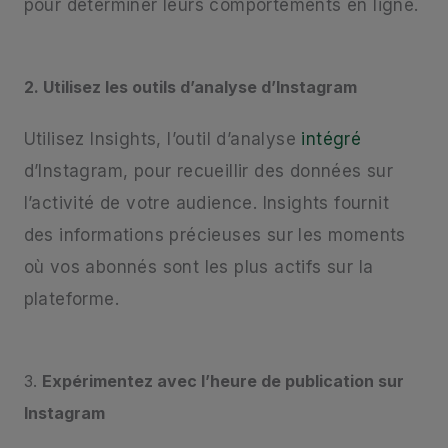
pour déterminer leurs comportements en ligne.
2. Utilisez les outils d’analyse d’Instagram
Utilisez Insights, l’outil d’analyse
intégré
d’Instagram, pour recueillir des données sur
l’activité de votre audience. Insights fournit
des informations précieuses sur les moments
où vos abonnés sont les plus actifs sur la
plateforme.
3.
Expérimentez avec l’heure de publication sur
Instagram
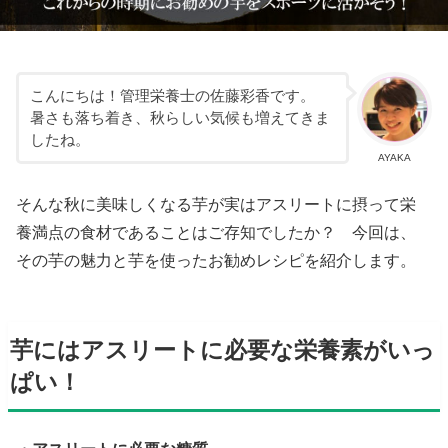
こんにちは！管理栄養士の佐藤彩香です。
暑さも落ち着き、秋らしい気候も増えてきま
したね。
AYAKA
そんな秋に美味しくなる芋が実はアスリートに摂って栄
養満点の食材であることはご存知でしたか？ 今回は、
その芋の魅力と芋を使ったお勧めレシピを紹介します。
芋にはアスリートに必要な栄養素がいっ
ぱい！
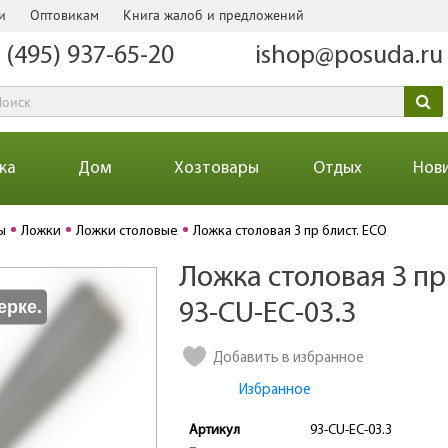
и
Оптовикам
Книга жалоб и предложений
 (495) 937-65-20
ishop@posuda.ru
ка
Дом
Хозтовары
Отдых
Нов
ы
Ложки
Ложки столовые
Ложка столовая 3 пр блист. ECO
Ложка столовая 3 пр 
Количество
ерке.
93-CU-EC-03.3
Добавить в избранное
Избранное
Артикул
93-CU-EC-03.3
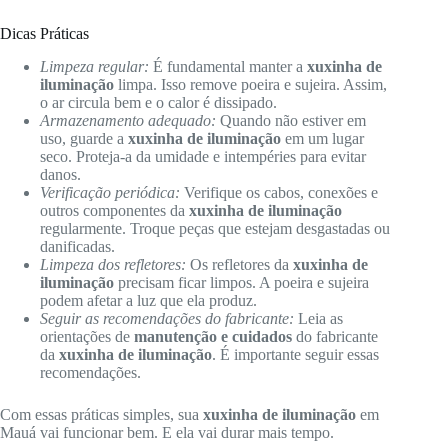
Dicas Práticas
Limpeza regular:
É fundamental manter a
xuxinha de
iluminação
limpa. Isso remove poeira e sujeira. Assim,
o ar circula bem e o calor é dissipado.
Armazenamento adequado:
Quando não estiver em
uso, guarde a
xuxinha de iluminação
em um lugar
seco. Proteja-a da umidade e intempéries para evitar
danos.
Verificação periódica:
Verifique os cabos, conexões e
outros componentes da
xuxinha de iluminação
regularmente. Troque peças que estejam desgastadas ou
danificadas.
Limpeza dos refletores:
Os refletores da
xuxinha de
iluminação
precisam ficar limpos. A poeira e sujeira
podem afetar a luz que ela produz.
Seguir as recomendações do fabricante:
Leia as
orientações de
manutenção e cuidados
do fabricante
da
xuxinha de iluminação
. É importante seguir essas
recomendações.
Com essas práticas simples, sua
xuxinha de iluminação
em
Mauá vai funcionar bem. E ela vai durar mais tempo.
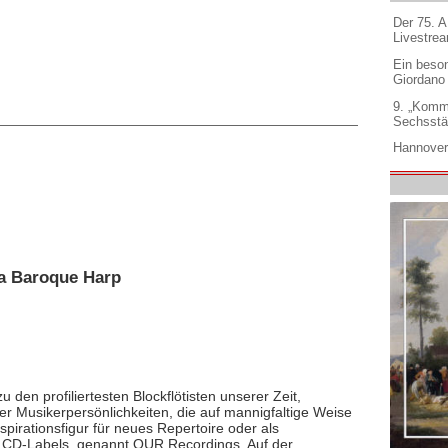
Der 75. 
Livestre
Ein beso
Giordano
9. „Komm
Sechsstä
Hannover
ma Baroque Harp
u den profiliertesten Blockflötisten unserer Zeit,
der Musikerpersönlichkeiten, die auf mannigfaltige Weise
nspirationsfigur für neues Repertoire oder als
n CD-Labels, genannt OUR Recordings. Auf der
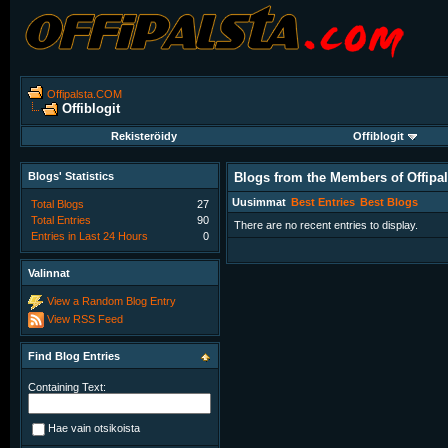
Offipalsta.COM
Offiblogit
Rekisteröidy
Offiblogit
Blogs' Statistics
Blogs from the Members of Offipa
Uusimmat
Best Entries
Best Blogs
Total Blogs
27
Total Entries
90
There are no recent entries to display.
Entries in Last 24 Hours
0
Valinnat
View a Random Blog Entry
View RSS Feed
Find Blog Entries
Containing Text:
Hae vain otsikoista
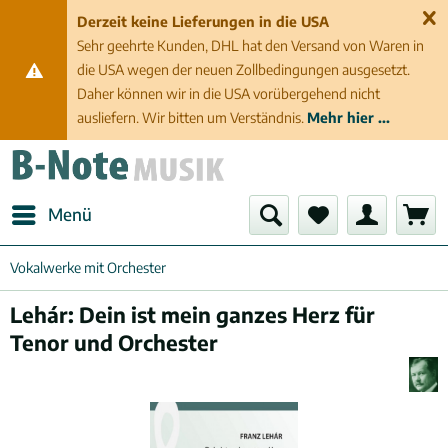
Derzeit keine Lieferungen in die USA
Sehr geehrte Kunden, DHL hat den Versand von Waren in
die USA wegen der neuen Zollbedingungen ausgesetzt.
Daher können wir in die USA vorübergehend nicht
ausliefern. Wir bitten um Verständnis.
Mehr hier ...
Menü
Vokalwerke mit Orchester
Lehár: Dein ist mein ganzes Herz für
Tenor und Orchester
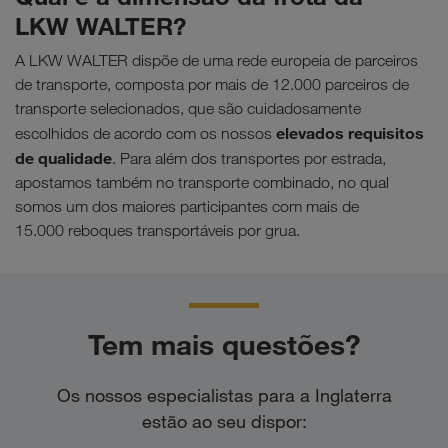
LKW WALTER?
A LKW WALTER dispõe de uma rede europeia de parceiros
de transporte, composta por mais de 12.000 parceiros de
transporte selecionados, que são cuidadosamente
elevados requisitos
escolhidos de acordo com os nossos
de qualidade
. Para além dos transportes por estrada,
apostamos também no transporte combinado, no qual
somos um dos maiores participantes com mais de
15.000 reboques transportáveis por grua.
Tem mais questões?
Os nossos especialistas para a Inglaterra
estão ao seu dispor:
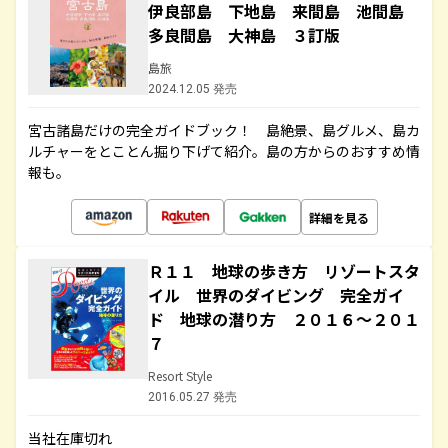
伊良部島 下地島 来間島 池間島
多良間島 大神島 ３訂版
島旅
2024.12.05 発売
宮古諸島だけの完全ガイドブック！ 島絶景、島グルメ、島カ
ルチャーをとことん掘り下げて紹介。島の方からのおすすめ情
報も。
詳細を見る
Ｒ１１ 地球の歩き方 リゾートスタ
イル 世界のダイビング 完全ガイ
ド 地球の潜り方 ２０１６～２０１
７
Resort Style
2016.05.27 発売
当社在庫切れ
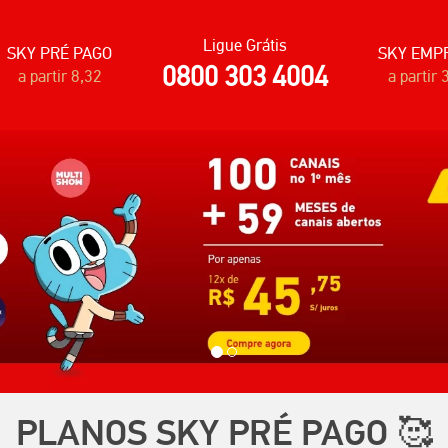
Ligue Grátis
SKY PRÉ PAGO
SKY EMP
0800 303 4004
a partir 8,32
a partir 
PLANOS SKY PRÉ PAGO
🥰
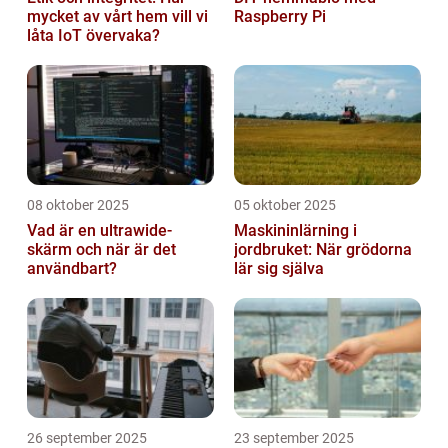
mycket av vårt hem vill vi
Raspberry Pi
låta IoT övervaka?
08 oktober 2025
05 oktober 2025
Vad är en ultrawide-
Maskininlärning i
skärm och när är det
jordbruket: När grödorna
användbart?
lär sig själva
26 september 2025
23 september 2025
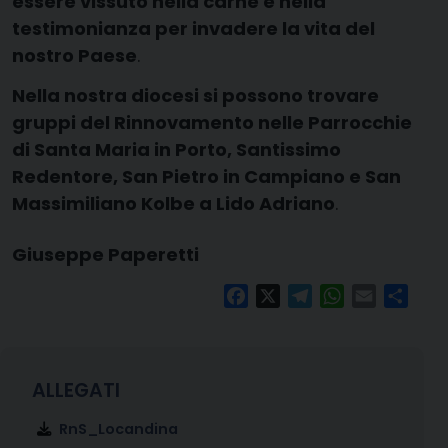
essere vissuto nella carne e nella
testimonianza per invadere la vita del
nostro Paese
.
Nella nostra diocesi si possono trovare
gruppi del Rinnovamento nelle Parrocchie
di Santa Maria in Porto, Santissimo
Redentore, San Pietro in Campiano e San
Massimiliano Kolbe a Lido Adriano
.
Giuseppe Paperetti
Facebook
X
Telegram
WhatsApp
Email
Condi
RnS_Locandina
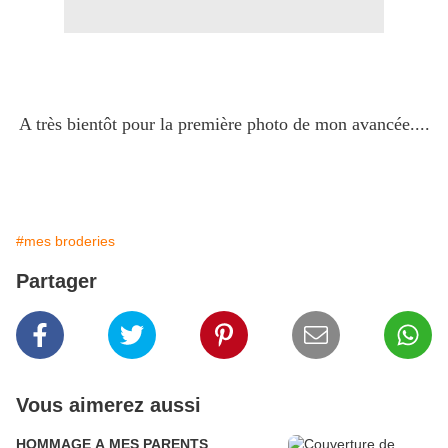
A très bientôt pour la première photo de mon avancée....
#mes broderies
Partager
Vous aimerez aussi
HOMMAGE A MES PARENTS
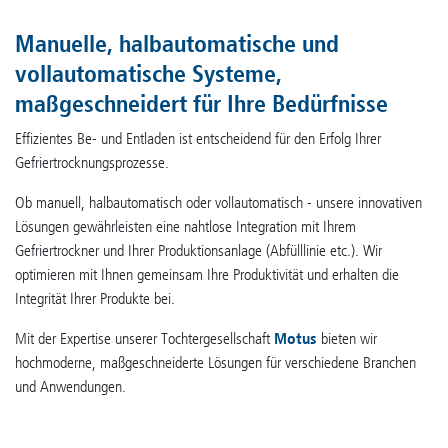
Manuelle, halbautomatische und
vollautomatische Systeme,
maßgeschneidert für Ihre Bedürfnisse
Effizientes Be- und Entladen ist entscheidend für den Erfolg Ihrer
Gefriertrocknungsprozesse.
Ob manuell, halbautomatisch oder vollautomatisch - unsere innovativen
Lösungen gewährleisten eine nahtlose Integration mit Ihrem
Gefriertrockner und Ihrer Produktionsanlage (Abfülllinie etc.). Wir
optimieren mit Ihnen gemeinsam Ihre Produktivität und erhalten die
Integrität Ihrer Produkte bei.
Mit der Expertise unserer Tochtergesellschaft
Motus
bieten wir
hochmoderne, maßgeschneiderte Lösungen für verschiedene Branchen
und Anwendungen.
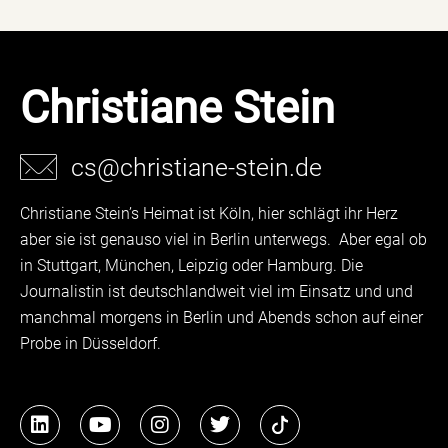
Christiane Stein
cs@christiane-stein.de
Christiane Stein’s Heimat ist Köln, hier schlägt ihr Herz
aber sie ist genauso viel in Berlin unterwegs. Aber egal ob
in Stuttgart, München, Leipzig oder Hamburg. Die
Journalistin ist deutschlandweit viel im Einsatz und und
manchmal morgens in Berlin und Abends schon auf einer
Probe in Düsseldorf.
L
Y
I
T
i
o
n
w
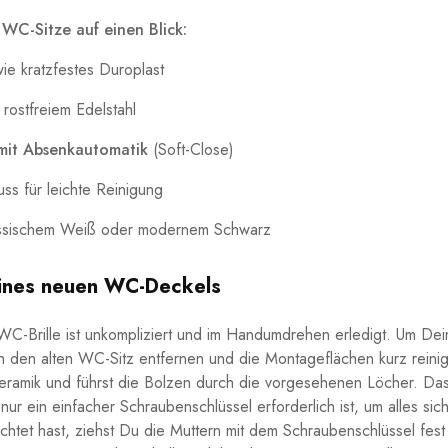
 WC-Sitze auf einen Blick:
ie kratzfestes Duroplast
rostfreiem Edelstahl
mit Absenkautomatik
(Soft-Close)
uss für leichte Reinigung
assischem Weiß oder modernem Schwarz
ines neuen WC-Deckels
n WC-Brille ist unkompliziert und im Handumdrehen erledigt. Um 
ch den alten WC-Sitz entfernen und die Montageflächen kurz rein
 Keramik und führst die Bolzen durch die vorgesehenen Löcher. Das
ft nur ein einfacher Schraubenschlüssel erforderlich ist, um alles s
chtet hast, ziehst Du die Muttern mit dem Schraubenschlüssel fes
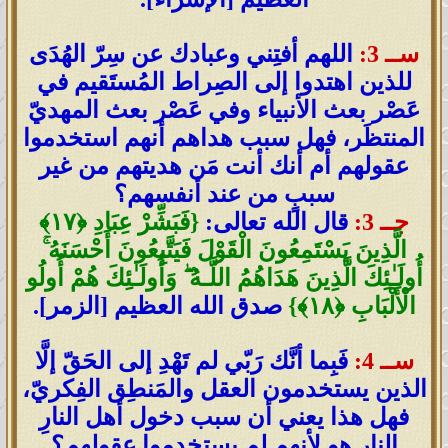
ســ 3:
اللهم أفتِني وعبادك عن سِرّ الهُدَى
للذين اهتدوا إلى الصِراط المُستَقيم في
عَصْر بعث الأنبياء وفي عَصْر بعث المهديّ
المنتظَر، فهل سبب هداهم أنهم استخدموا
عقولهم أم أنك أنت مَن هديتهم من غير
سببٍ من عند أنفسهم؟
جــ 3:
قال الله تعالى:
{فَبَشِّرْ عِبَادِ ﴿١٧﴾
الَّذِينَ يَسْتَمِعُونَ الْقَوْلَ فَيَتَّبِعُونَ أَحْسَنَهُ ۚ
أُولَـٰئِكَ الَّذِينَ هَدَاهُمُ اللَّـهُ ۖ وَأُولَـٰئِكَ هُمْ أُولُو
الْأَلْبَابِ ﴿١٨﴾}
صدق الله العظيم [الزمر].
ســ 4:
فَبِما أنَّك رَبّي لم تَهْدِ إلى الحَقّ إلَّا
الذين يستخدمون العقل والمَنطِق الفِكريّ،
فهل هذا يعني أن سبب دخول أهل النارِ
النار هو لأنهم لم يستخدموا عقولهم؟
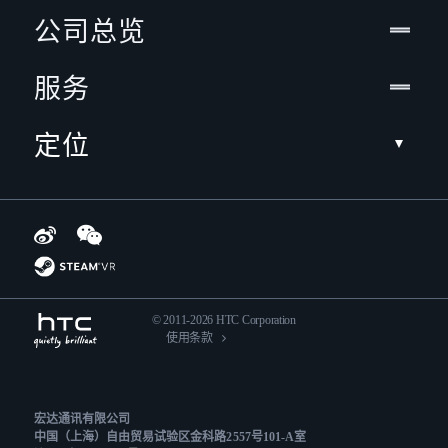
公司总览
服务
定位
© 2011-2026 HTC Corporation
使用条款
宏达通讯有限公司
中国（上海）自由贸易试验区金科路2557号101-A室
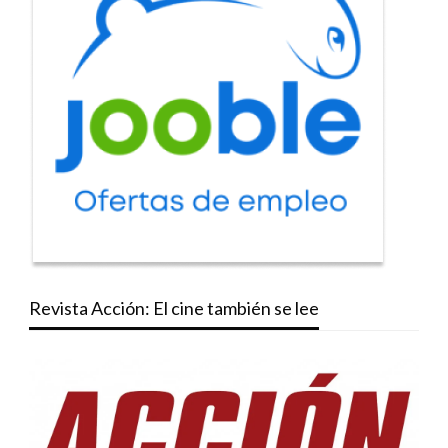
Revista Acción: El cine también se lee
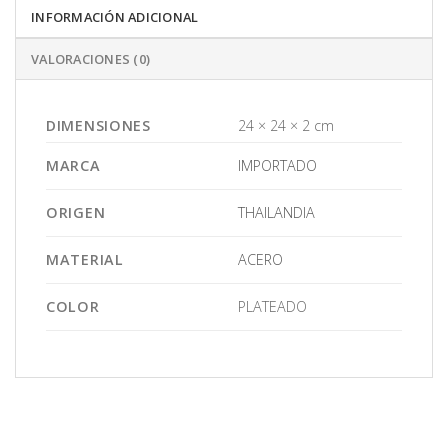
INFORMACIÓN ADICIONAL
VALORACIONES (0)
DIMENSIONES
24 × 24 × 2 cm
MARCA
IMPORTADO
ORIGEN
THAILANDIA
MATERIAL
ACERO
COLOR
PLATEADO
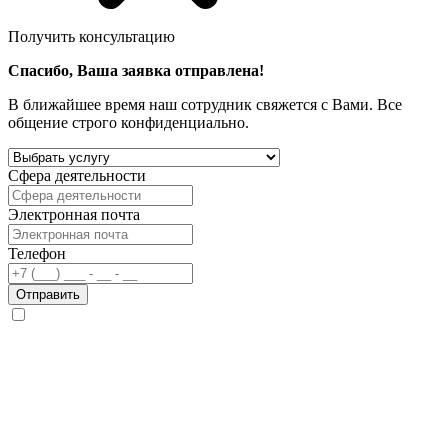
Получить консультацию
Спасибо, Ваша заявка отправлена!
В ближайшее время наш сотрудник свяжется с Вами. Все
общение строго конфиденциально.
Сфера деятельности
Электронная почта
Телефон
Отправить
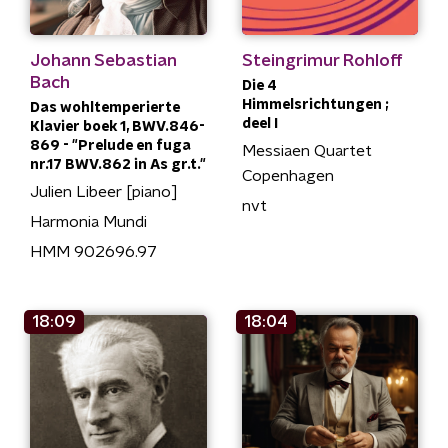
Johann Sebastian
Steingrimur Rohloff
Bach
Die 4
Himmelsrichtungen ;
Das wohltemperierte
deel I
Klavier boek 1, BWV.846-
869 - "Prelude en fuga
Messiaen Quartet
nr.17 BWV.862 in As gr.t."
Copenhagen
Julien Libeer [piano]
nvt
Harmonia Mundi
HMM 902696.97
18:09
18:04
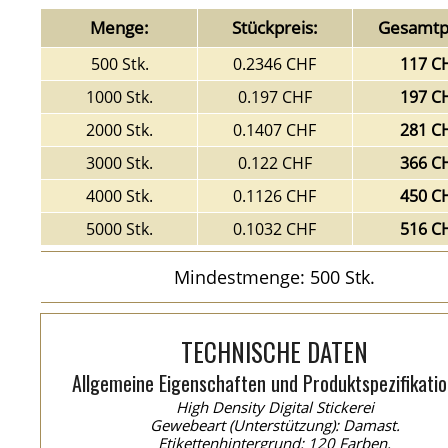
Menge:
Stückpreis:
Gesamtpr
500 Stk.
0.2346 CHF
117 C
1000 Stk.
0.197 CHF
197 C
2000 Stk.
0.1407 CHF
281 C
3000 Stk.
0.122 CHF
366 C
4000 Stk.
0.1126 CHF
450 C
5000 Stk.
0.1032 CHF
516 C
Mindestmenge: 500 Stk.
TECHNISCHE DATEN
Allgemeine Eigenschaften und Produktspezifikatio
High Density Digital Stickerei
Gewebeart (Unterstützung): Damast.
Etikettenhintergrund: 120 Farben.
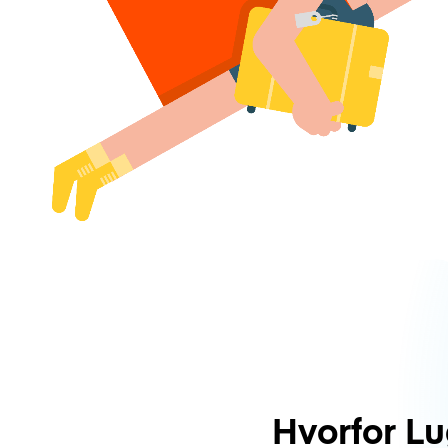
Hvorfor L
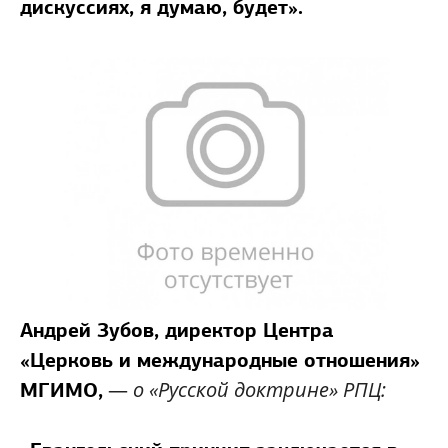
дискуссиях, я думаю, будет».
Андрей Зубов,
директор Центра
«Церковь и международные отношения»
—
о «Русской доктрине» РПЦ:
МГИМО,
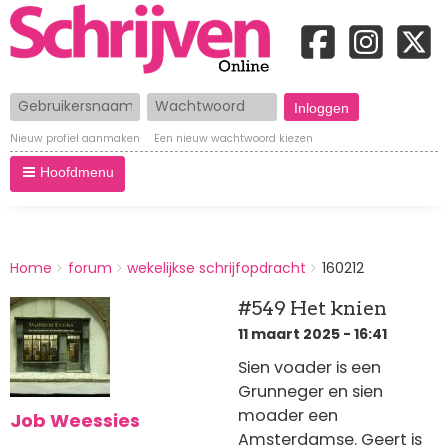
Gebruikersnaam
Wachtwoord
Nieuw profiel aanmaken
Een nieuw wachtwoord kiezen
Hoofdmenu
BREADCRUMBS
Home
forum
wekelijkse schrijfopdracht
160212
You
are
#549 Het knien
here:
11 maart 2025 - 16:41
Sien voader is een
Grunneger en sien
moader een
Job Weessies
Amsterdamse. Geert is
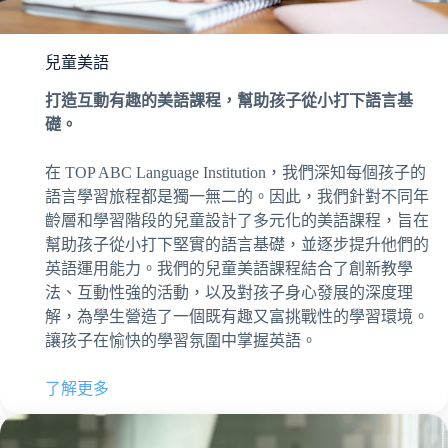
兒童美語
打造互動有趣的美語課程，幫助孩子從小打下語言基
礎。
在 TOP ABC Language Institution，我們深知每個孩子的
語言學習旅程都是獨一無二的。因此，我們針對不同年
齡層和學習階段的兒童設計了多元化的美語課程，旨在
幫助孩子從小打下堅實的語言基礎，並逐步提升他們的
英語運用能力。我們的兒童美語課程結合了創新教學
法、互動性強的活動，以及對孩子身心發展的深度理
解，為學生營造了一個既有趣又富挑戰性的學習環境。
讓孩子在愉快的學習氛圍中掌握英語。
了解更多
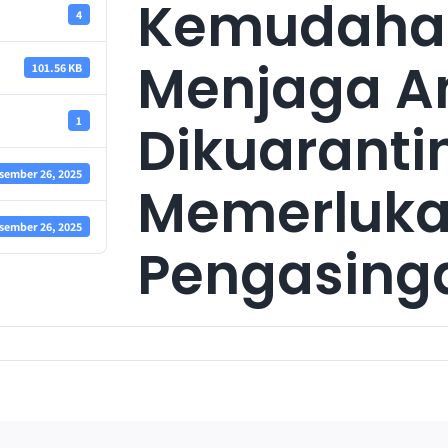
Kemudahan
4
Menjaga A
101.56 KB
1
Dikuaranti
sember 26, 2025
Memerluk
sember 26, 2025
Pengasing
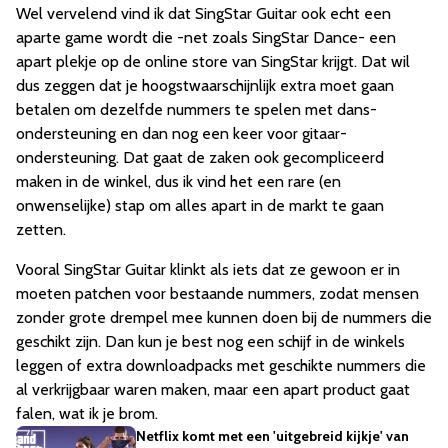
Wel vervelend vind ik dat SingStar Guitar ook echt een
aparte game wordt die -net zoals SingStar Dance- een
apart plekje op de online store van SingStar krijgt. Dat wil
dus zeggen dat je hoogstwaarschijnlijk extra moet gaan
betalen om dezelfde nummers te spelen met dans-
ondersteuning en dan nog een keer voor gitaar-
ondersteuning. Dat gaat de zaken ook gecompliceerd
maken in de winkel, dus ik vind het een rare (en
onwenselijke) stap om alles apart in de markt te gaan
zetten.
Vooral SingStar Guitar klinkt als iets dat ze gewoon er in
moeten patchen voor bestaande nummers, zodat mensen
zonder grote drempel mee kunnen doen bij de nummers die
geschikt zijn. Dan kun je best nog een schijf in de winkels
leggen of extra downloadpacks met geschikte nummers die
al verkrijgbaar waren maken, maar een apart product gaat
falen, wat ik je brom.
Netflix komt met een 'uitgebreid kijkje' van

####################

#### [Work to be completed]
Working from the entries above, please transcribe only the lines from the line with "ma Baroque Harp" through the line with "apostamos também no", exactly, with both end lines and without pictures.

#### [Reply]
ma Baroque Harp
u den profiliertesten Blockflötisten unserer Zeit,
der Musikerpersönlichkeiten, die auf mannigfaltige Weise
nspirationsfigur für neues Repertoire oder als
n CD-Labels, genannt OUR Recordings. Auf der
Offipalsta.COM
Offiblogit
Rekisteröidy
Offiblogit
Blogs' Statistics
Blogs from the Members of Offipa
Uusimmat
Best Entries
Best Blogs
Total Blogs
27
Total Entries
90
There are no recent entries to display.
Entries in Last 24 Hours
0
Valinnat
View a Random Blog Entry
View RSS Feed
Find Blog Entries
Containing Text:
Hae vain otsikoista
Derzeit keine Lieferungen in die USA
Sehr geehrte Kunden, DHL hat den Versand von Waren in
die USA wegen der neuen Zollbedingungen ausgesetzt.
Daher können wir in die USA vorübergehend nicht
ausliefern. Wir bitten um Verständnis.
Mehr hier ...
Menü
Vokalwerke mit Orchester
Lehár: Dein ist mein ganzes Herz für
Tenor und Orchester
LKW WALTER?
A LKW WALTER dispõe de uma rede europeia de parceiros
de transporte, composta por mais de 12.000 parceiros de
transporte selecionados, que são cuidadosamente
elevados requisitos
escolhidos de acordo com os nossos
de qualidade
. Para além dos transportes por estrada,
apostamos também no transporte combinado, no qual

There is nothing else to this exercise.